Nous nous occupâmes les jours suivants à rassembler dans la grotte le fourrage et les provisions nécessaires à nos bêtes pendant la saison des pluies. Nous habituâmes aussi notre gros bétail à notre voix, ou au son d’une trompe d’écorce que nous avions fabriquée, en ayant soin de faire suivre dans le commencement chaque appel d’une abondante distribution de nourriture mêlée de sel. Les porcs seuls demeuraient intraitables, et couraient là où il leur plaisait; mais nous nous en inquiétâmes peu, car nous savions le moyen de les ramener en lançant nos chiens après eux.

Il me vint alors dans l’idée que pendant la saison des pluies nous aurions besoin d’avoir de l’eau pure près de nous.

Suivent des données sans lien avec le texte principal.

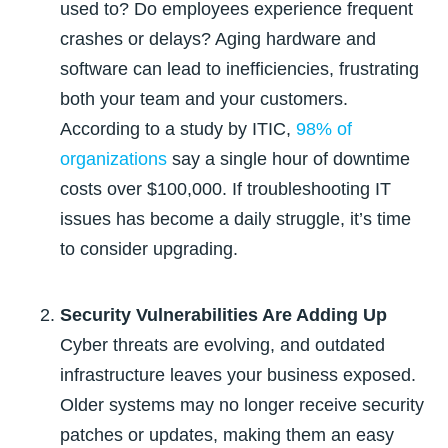
used to? Do employees experience frequent
crashes or delays? Aging hardware and
software can lead to inefficiencies, frustrating
both your team and your customers.
According to a study by ITIC,
98% of
organizations
say a single hour of downtime
costs over $100,000
. If troubleshooting IT
issues has become a daily struggle, it’s time
to consider upgrading.
Security Vulnerabilities Are Adding Up
Cyber threats are evolving, and outdated
infrastructure leaves your business exposed.
Older systems may no longer receive security
patches or updates, making them an easy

Je résolus donc d’établir un réservoir à peu de distance de la grotte. Des bambous solidement fixés l’un dans l’autre me servirent de canaux pour amener l’eau du ruisseau des Chacals; je me contentai de les poser sur le sol, en attendant que je pusse les y enfouir. Une tonne défoncée fit l’office d’un bassin, dont ma femme se montra aussi enchantée que s’il eût été de marbre avec des dauphins et des néréides vomissant l’eau à pleine gorge.